▸ **Required work**: In the entries below, how many lines contain the string "stroke"? State the number and nothing else.
[Start of Attachment]
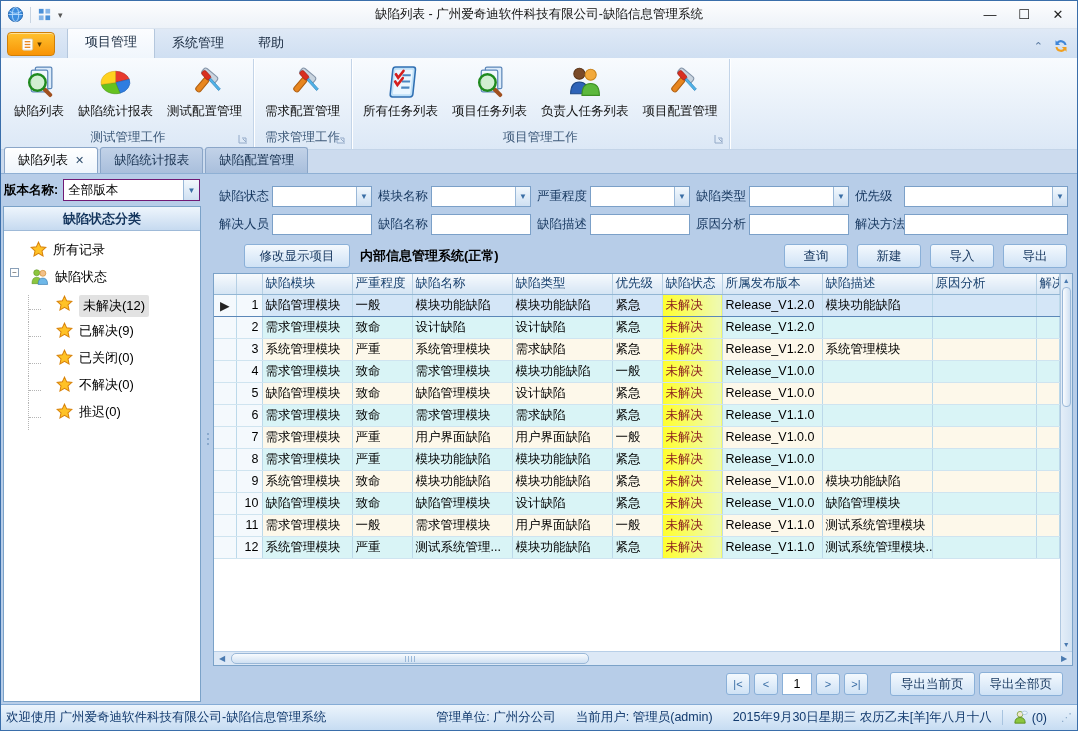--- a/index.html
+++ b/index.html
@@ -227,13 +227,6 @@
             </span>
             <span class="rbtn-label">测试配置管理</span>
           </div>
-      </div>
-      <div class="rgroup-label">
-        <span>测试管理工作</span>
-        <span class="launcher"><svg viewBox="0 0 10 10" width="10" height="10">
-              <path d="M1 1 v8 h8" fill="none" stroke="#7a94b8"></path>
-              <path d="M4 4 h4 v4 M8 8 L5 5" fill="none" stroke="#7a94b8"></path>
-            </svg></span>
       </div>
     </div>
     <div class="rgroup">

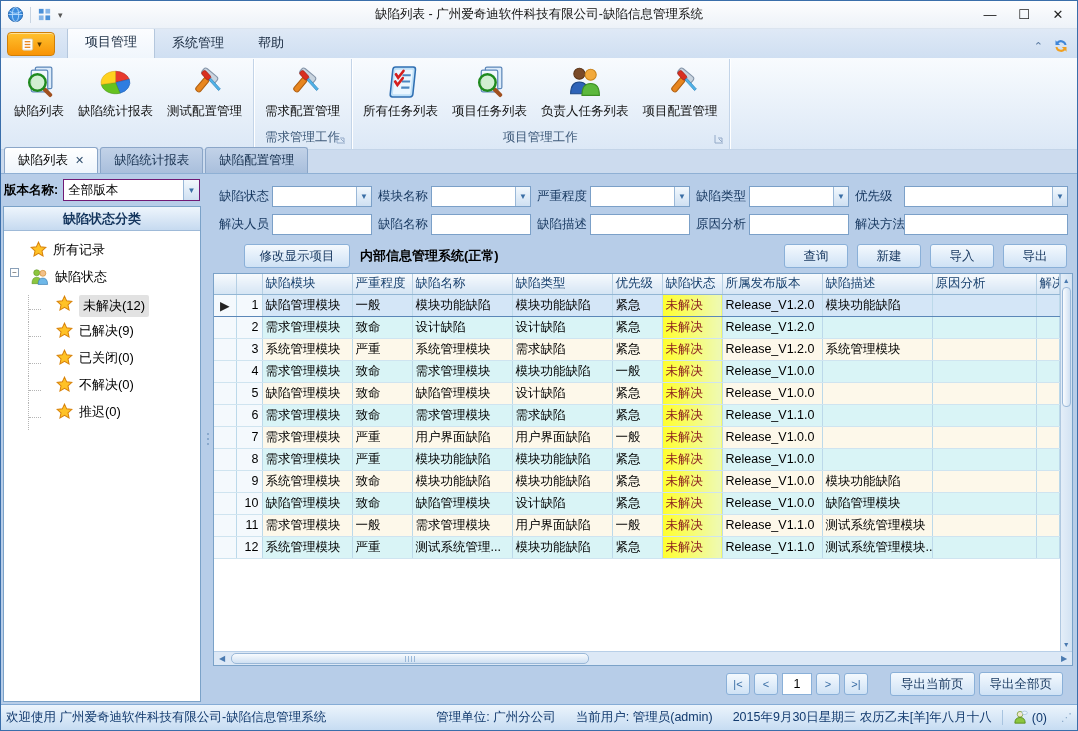--- a/index.html
+++ b/index.html
@@ -82,7 +82,7 @@
 
   .ctoolbar { height:30px; display:flex; align-items:center; gap:10px; padding:0 10px 0 8px; flex:0 0 auto; }
   .btn { height:24px; background:linear-gradient(#f4f9fe,#cfe2f5); border:1px solid #8ab0d8; border-radius:3px; color:#15365e; font-size:12.5px; display:flex; align-items:center; justify-content:center; padding:0 10px; white-space:nowrap; }
-  .btn.modify { width:106px;margin-left:25px; }
+  .btn.modify { width:106px; }
   .sys-label { font-weight:bold; font-size:13px; color:#000; }
   .toolbar-actions { margin-left:auto; display:flex; gap:9px; }
   .toolbar-actions .btn { width:64px; }

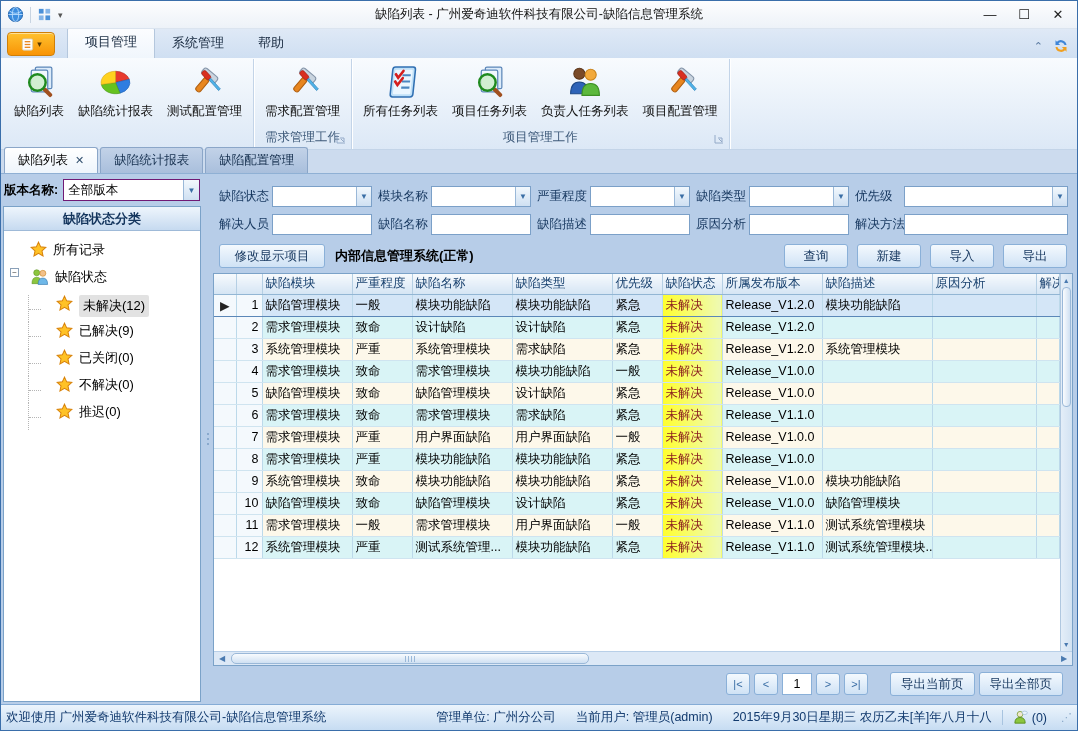--- a/index.html
+++ b/index.html
@@ -116,7 +116,7 @@
   .pager-right .btn { height:24px; }
 
   
-  .statusbar { height:26px; flex:0 0 auto; background:linear-gradient(#ecf4fc,#c6dcf2); border-top:1px solid #85acd6; display:flex; align-items:center; padding:0 6px 0 5px; color:#123a6e; font-size:12.5px; }
+  .statusbar { height:26px; flex:0 0 auto; background:linear-gradient(#ecf4fc,#c6dcf2); border-top:1px solid #85acd6; display:flex; align-items:center; padding:0 6px 0 12px; color:#123a6e; font-size:12.5px; }
   .statusbar .sp { flex:1; }
   .sitem { padding:0 10px; white-space:nowrap; }
   .sitem.div { border-left:1px solid #a8c4e0; }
[End of Attachment]
▸ **Exercise result**: 2